Starting Thursday, Wally Hartshorn is going to try to eat mostly locally grown foods . . . again. It has been 51 weeks since his family’s first stab at local eating. And it’s the day they will attempt again to become locavores, factoring in knowledge gained from experience.
Starting Thursday, Wally Hartshorn is going to try to eat mostly locally grown foods . . . again.
It was a year ago when I wrote about Wally, a Springfield, Ill., computer programmer and blogger. He and his family were about to embark on a new and healthier way of living. They were going to try to eat foods that were grown within 100 miles of Springfield.
“It started out pretty good. For the first three months we ate mostly local. I was eating about 80 percent local food,” said Wally, 47, who works for the Illinois Environmental Protection Agency.
The family – which includes 5-year-old Orlando and stay-at-home mom Dawn, a vegetarian – belonged to a community-supported agriculture program, through which they received a weekly box of produce during the growing season.
That was supplemented by a backyard garden started last year. It yielded tomatoes, broccoli, zucchini, green peppers and herbs.
They visited Springfield’s two farmers markets regularly and found other local sources. Their chicken and eggs came from Bear Creek Farm in Palmer. Butter was purchased from Vincent Family Farm in Rochester. Robert’s Seafood Market sold them milk from Kilgus Farmstead in Fairbury.
“The milk was pasteurized but not homogenized. So we would scoop out the milkfat from the top and use that with milk to make homemade ice cream,” Wally said. The family made fresh soups and tomato sauce that went on pizzas. Blueberries, strawberries, corn and other produce were stored in the freezer.
For lunch, Wally brought salads to work. He not only felt better eating locally grown foods, he lost weight.
“When you’re trying to eat local, you’re not eating a lot of junk food,” he said.
The locavore diet worked well. For a while.
“I thought the hard part would be finding local foods. But that wasn’t difficult. The hard part was being organized and finding time to cook. Where we tripped ourselves up was starting to think about dinner at 5 o’clock.
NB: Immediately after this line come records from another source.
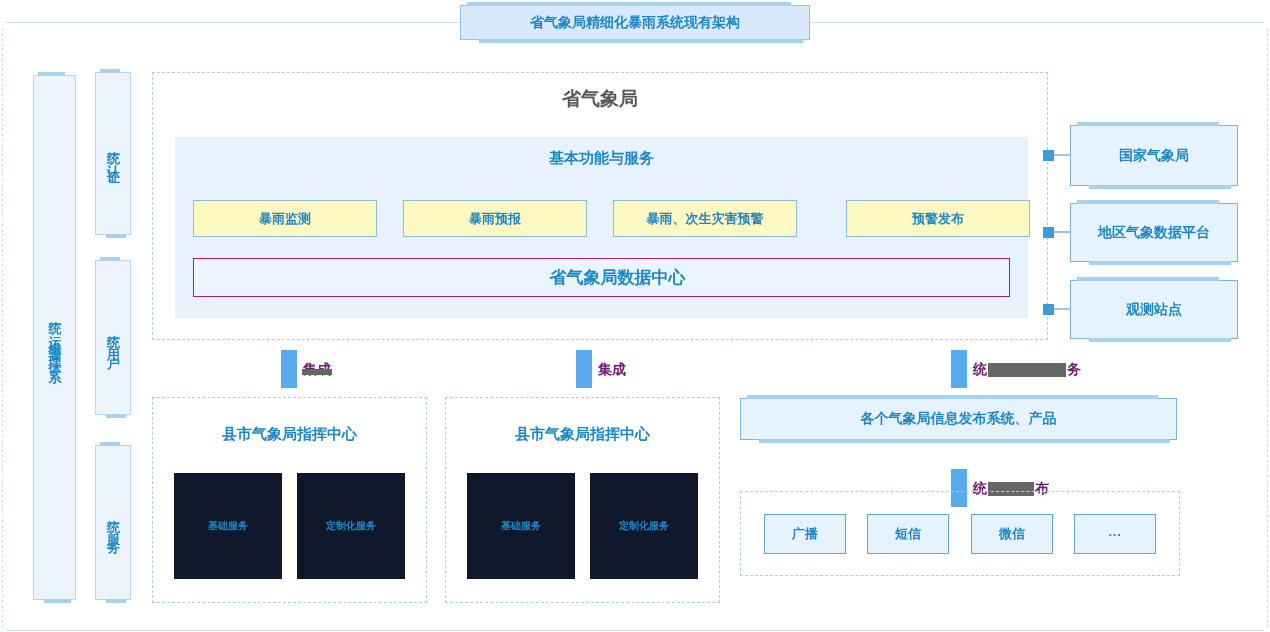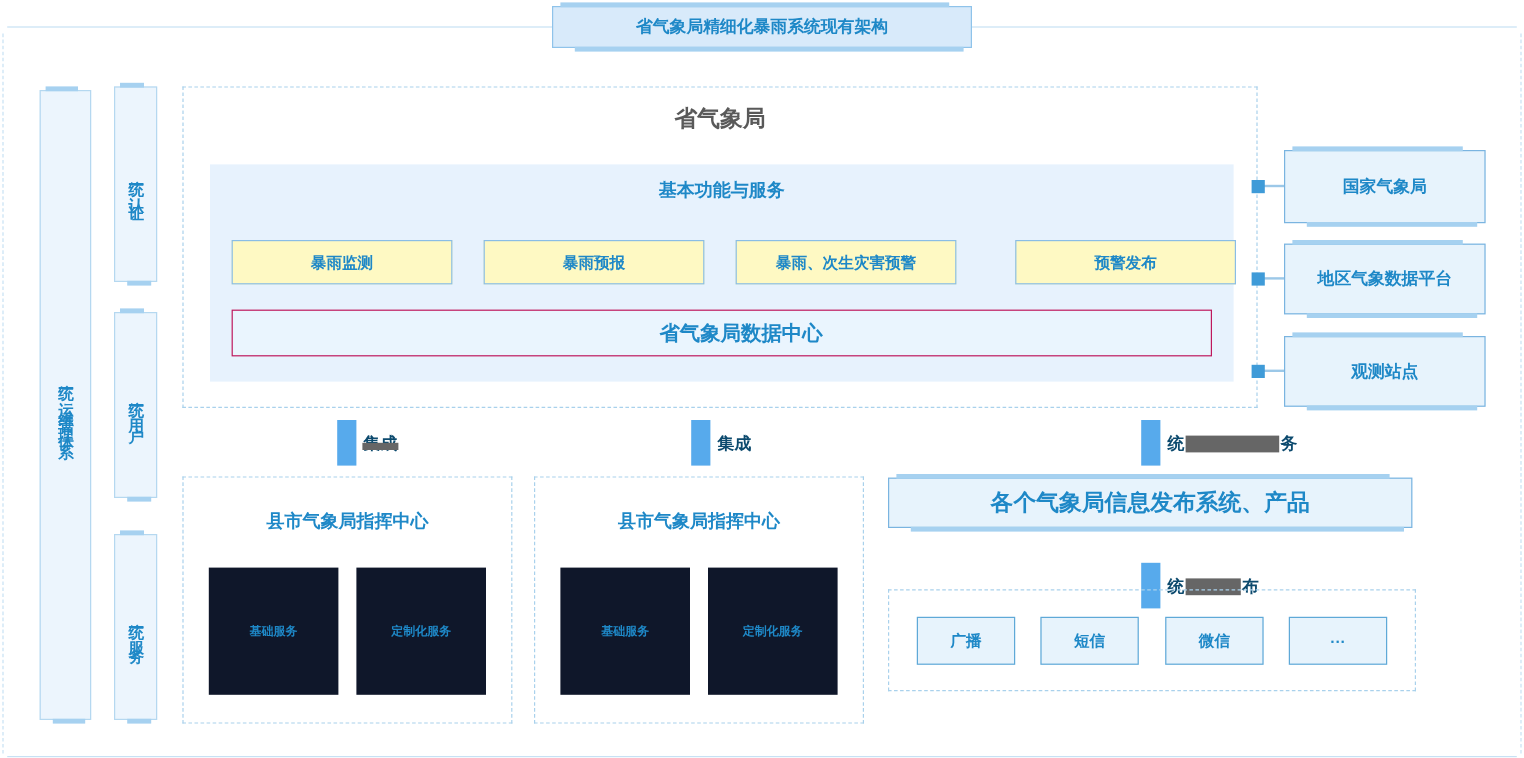--- a/index.html
+++ b/index.html
@@ -15,7 +15,7 @@
   .abs{position:absolute;box-sizing:border-box;}
   .center{display:flex;align-items:center;justify-content:center;text-align:center;}
   .blue{color:#1e88c7;font-weight:bold;}
-  .gray{color:#0c4a6e;font-weight:bold;}
+  .gray{color:#701a75;font-weight:bold;}
 
   
   .box3d{background:#e7f3fc;border:1px solid #7ab4e0;}

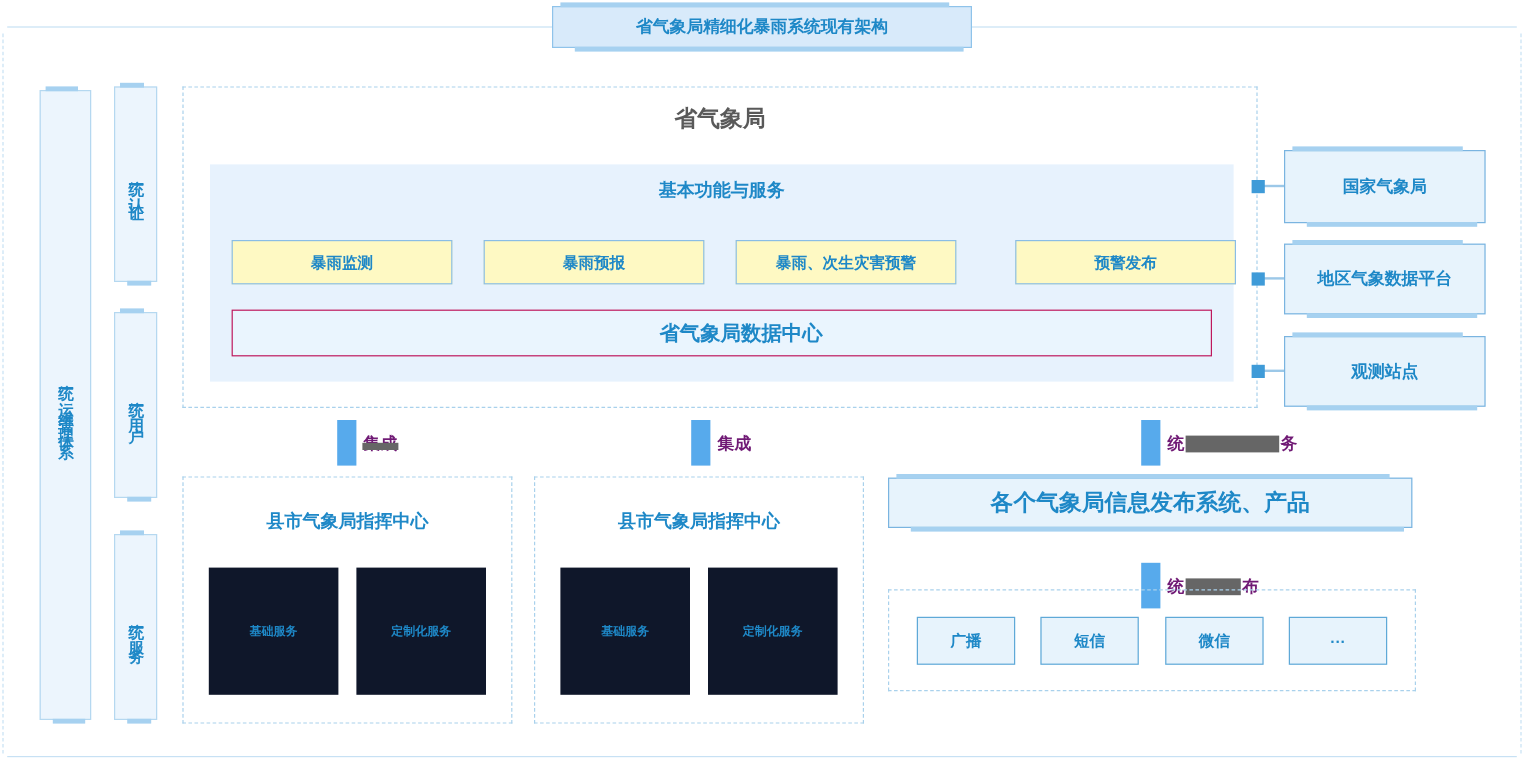--- a/index.html
+++ b/index.html
@@ -177,7 +177,7 @@
     </div>
   </div>
 
-  <div class="abs center box3d" style="left:740px;top:398px;width:437px;height:42px;font-size:19px;">
+  <div class="abs center box3d" style="left:740px;top:398px;width:437px;height:42px;font-size:14px;">
     <span class="blue">各个气象局信息发布系统、产品</span>
   </div>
At that point you just want to throw a pizza in the oven, not start making a meal from scratch.”
Their consumption of local foods declined. And it took a nosedive in October when their septic system stopped working.
For more than two months, the Hartshorns – who live in Springfield but are not on the city’s sewer system – had no way to dispose of water. So they started washing clothes at a Laundromat and taking fewer showers. They stopped cooking and began eating in restaurants.
“Life caught up with us. Eating out for two months straight undid everything,” Wally said.
Thursday is opening day of the season for the Illinois Products Farmers Market, held on the Illinois State Fairgrounds. It also marks 51 weeks since the family’s first stab at local eating. And it’s the day they will attempt again to become locavores, factoring in knowledge gained from experience.
They plan to spend more time on meal planning and cooking. They are expanding their garden to include potatoes, carrots and peas. They may put in a backyard cold frame, a way to extend the growing season for cool-weather crops. And they got rid of their tiny, 37-year old refrigerator and bought an energy-efficient model with a larger freezer for storage.
Wally will blog about his successes and failures on www.springfieldlocavore.com.
“Part of the reason for doing this is for health. Part of it is to strengthen community ties. When you buy eggs in the supermarket, you don’t know anyone there. But when you buy them from a nearby farm, you get to know the people who raise the chickens. It’s a much more tight-knit community,” Wally said.
“Last year I wanted to be perfect, but now I know the effort doesn’t have to be 100 percent. Do what you can do. If you’re not enjoying it, don’t do it.”